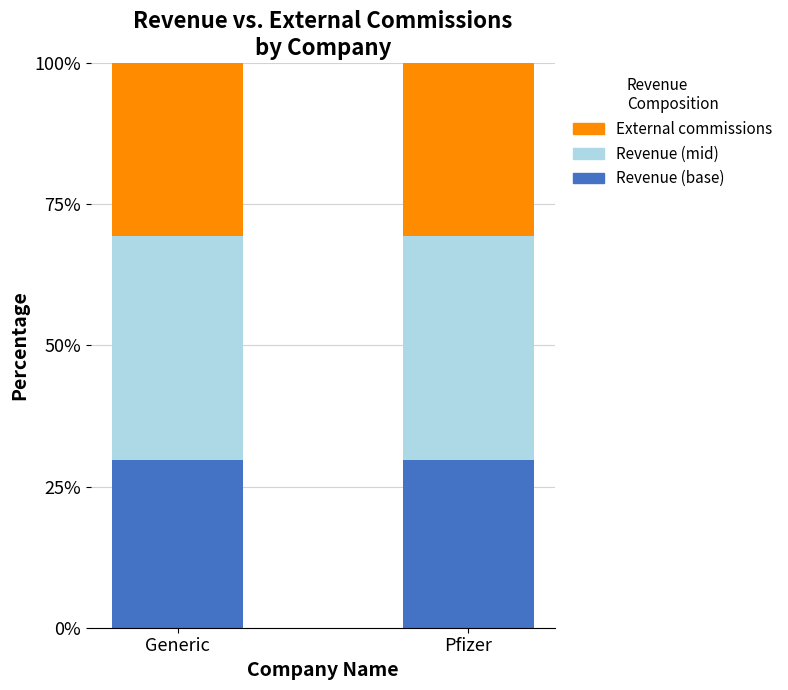

What is the total value across all series at Pfizer?

100.0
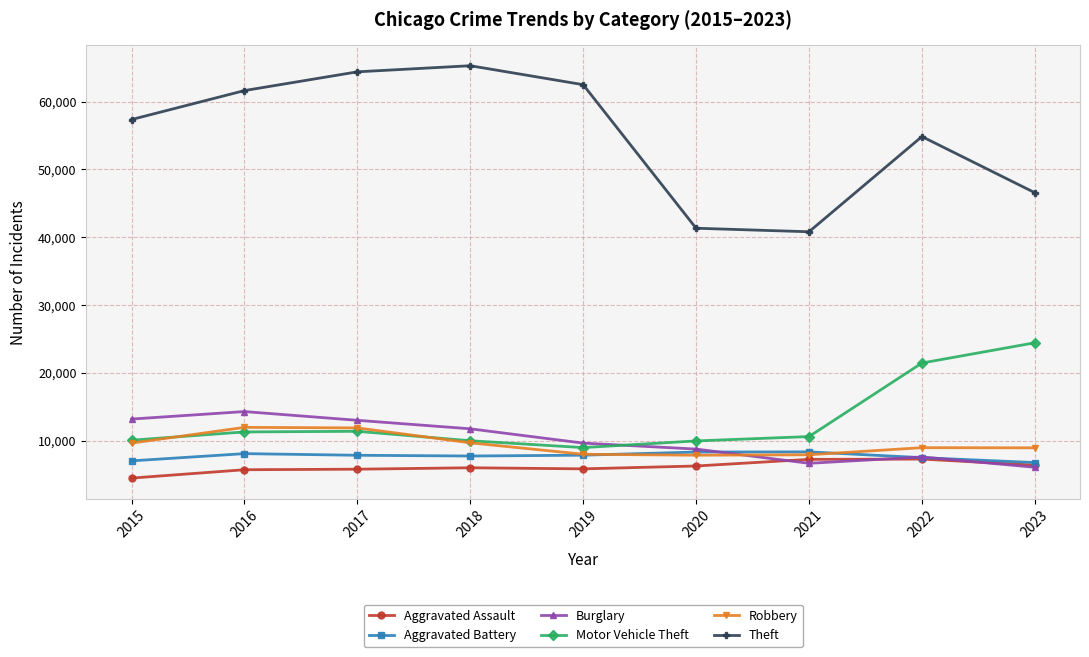

True or false: Aggravated Assault has a value of 7242 at 2021.

True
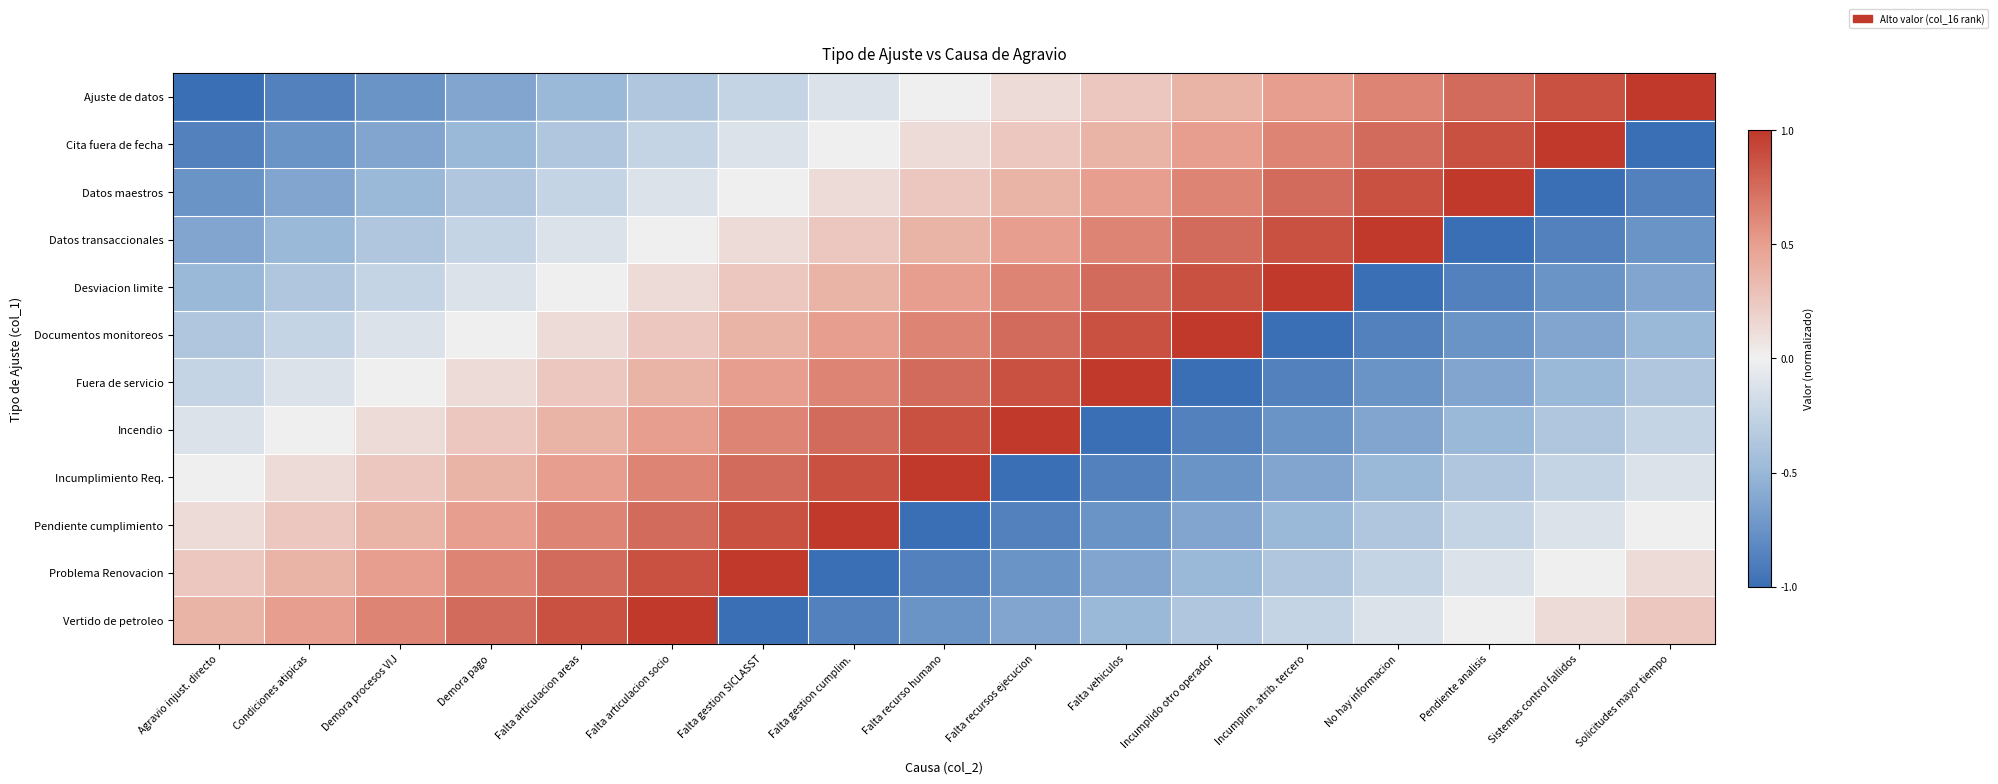

Reading left to right, list all the values displayed in this chart.

Ajuste de datos: Agravio injust. directo=-1.0	Condiciones atipicas=-0.9	Demora procesos VIJ=-0.8	Demora pago=-0.6	Falta articulacion areas=-0.5	Falta articulacion socio=-0.4	Falta gestion SICLASST=-0.2	Falta gestion cumplim.=-0.1	Falta recurso humano=0.0	Falta recursos ejecucion=0.1	Falta vehiculos=0.2	Incumplido otro operador=0.4	Incumplim. atrib. tercero=0.5	No hay informacion=0.6	Pendiente analisis=0.8	Sistemas control fallidos=0.9	Solicitudes mayor tiempo=1.0
Cita fuera de fecha: Agravio injust. directo=-0.9	Condiciones atipicas=-0.8	Demora procesos VIJ=-0.6	Demora pago=-0.5	Falta articulacion areas=-0.4	Falta articulacion socio=-0.2	Falta gestion SICLASST=-0.1	Falta gestion cumplim.=0.0	Falta recurso humano=0.1	Falta recursos ejecucion=0.2	Falta vehiculos=0.4	Incumplido otro operador=0.5	Incumplim. atrib. tercero=0.6	No hay informacion=0.8	Pendiente analisis=0.9	Sistemas control fallidos=1.0	Solicitudes mayor tiempo=-1.0
Datos maestros: Agravio injust. directo=-0.8	Condiciones atipicas=-0.6	Demora procesos VIJ=-0.5	Demora pago=-0.4	Falta articulacion areas=-0.2	Falta articulacion socio=-0.1	Falta gestion SICLASST=0.0	Falta gestion cumplim.=0.1	Falta recurso humano=0.2	Falta recursos ejecucion=0.4	Falta vehiculos=0.5	Incumplido otro operador=0.6	Incumplim. atrib. tercero=0.8	No hay informacion=0.9	Pendiente analisis=1.0	Sistemas control fallidos=-1.0	Solicitudes mayor tiempo=-0.9
Datos transaccionales: Agravio injust. directo=-0.6	Condiciones atipicas=-0.5	Demora procesos VIJ=-0.4	Demora pago=-0.2	Falta articulacion areas=-0.1	Falta articulacion socio=0.0	Falta gestion SICLASST=0.1	Falta gestion cumplim.=0.2	Falta recurso humano=0.4	Falta recursos ejecucion=0.5	Falta vehiculos=0.6	Incumplido otro operador=0.8	Incumplim. atrib. tercero=0.9	No hay informacion=1.0	Pendiente analisis=-1.0	Sistemas control fallidos=-0.9	Solicitudes mayor tiempo=-0.8
Desviacion limite: Agravio injust. directo=-0.5	Condiciones atipicas=-0.4	Demora procesos VIJ=-0.2	Demora pago=-0.1	Falta articulacion areas=0.0	Falta articulacion socio=0.1	Falta gestion SICLASST=0.2	Falta gestion cumplim.=0.4	Falta recurso humano=0.5	Falta recursos ejecucion=0.6	Falta vehiculos=0.8	Incumplido otro operador=0.9	Incumplim. atrib. tercero=1.0	No hay informacion=-1.0	Pendiente analisis=-0.9	Sistemas control fallidos=-0.8	Solicitudes mayor tiempo=-0.6
Documentos monitoreos: Agravio injust. directo=-0.4	Condiciones atipicas=-0.2	Demora procesos VIJ=-0.1	Demora pago=0.0	Falta articulacion areas=0.1	Falta articulacion socio=0.2	Falta gestion SICLASST=0.4	Falta gestion cumplim.=0.5	Falta recurso humano=0.6	Falta recursos ejecucion=0.8	Falta vehiculos=0.9	Incumplido otro operador=1.0	Incumplim. atrib. tercero=-1.0	No hay informacion=-0.9	Pendiente analisis=-0.8	Sistemas control fallidos=-0.6	Solicitudes mayor tiempo=-0.5
Fuera de servicio: Agravio injust. directo=-0.2	Condiciones atipicas=-0.1	Demora procesos VIJ=0.0	Demora pago=0.1	Falta articulacion areas=0.2	Falta articulacion socio=0.4	Falta gestion SICLASST=0.5	Falta gestion cumplim.=0.6	Falta recurso humano=0.8	Falta recursos ejecucion=0.9	Falta vehiculos=1.0	Incumplido otro operador=-1.0	Incumplim. atrib. tercero=-0.9	No hay informacion=-0.8	Pendiente analisis=-0.6	Sistemas control fallidos=-0.5	Solicitudes mayor tiempo=-0.4
Incendio: Agravio injust. directo=-0.1	Condiciones atipicas=0.0	Demora procesos VIJ=0.1	Demora pago=0.2	Falta articulacion areas=0.4	Falta articulacion socio=0.5	Falta gestion SICLASST=0.6	Falta gestion cumplim.=0.8	Falta recurso humano=0.9	Falta recursos ejecucion=1.0	Falta vehiculos=-1.0	Incumplido otro operador=-0.9	Incumplim. atrib. tercero=-0.8	No hay informacion=-0.6	Pendiente analisis=-0.5	Sistemas control fallidos=-0.4	Solicitudes mayor tiempo=-0.2
Incumplimiento Req.: Agravio injust. directo=0.0	Condiciones atipicas=0.1	Demora procesos VIJ=0.2	Demora pago=0.4	Falta articulacion areas=0.5	Falta articulacion socio=0.6	Falta gestion SICLASST=0.8	Falta gestion cumplim.=0.9	Falta recurso humano=1.0	Falta recursos ejecucion=-1.0	Falta vehiculos=-0.9	Incumplido otro operador=-0.8	Incumplim. atrib. tercero=-0.6	No hay informacion=-0.5	Pendiente analisis=-0.4	Sistemas control fallidos=-0.2	Solicitudes mayor tiempo=-0.1
Pendiente cumplimiento: Agravio injust. directo=0.1	Condiciones atipicas=0.2	Demora procesos VIJ=0.4	Demora pago=0.5	Falta articulacion areas=0.6	Falta articulacion socio=0.8	Falta gestion SICLASST=0.9	Falta gestion cumplim.=1.0	Falta recurso humano=-1.0	Falta recursos ejecucion=-0.9	Falta vehiculos=-0.8	Incumplido otro operador=-0.6	Incumplim. atrib. tercero=-0.5	No hay informacion=-0.4	Pendiente analisis=-0.2	Sistemas control fallidos=-0.1	Solicitudes mayor tiempo=0.0
Problema Renovacion: Agravio injust. directo=0.2	Condiciones atipicas=0.4	Demora procesos VIJ=0.5	Demora pago=0.6	Falta articulacion areas=0.8	Falta articulacion socio=0.9	Falta gestion SICLASST=1.0	Falta gestion cumplim.=-1.0	Falta recurso humano=-0.9	Falta recursos ejecucion=-0.8	Falta vehiculos=-0.6	Incumplido otro operador=-0.5	Incumplim. atrib. tercero=-0.4	No hay informacion=-0.2	Pendiente analisis=-0.1	Sistemas control fallidos=0.0	Solicitudes mayor tiempo=0.1
Vertido de petroleo: Agravio injust. directo=0.4	Condiciones atipicas=0.5	Demora procesos VIJ=0.6	Demora pago=0.8	Falta articulacion areas=0.9	Falta articulacion socio=1.0	Falta gestion SICLASST=-1.0	Falta gestion cumplim.=-0.9	Falta recurso humano=-0.8	Falta recursos ejecucion=-0.6	Falta vehiculos=-0.5	Incumplido otro operador=-0.4	Incumplim. atrib. tercero=-0.2	No hay informacion=-0.1	Pendiente analisis=0.0	Sistemas control fallidos=0.1	Solicitudes mayor tiempo=0.2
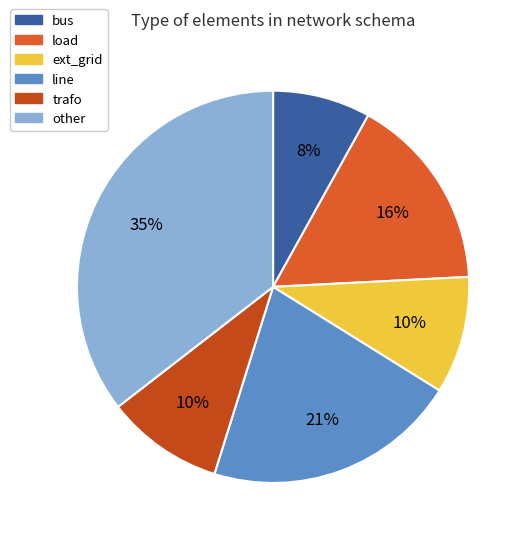

Approximately how many times larger is the value at bus compared to load?

0.5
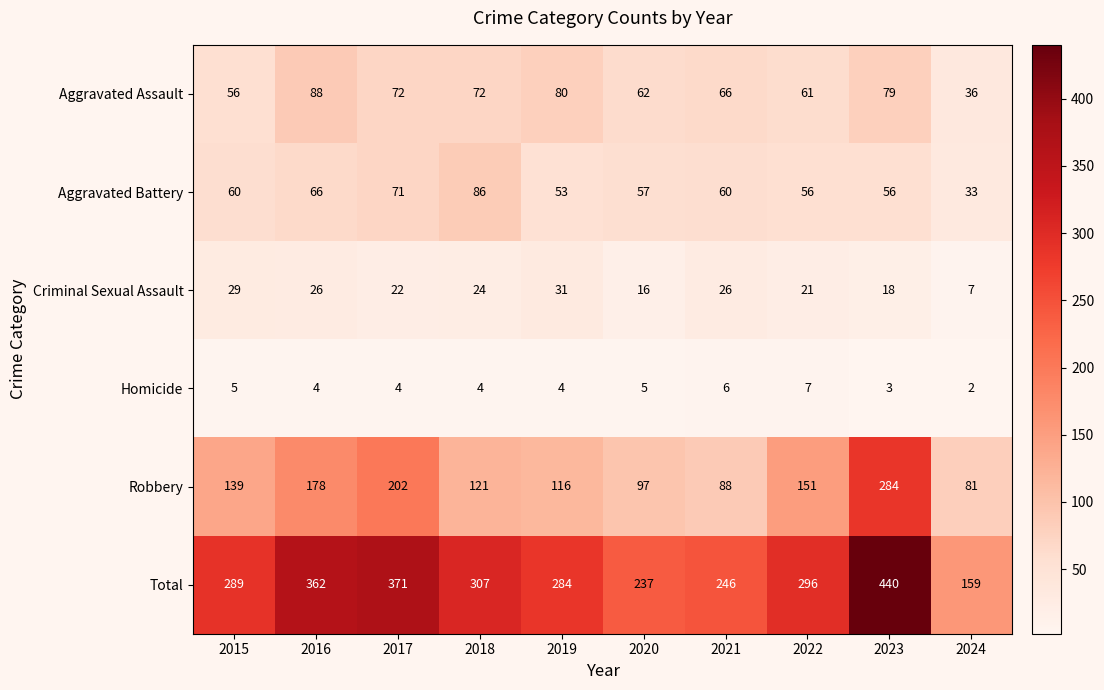

Which label corresponds to the smallest value in the chart?

2024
==*==
WHAT TO WORK ON: Return every line from the items above that contains the word "True".

EXPECTED OUTPUT:
True or false: Aggravated Assault has a value of 7242 at 2021.
True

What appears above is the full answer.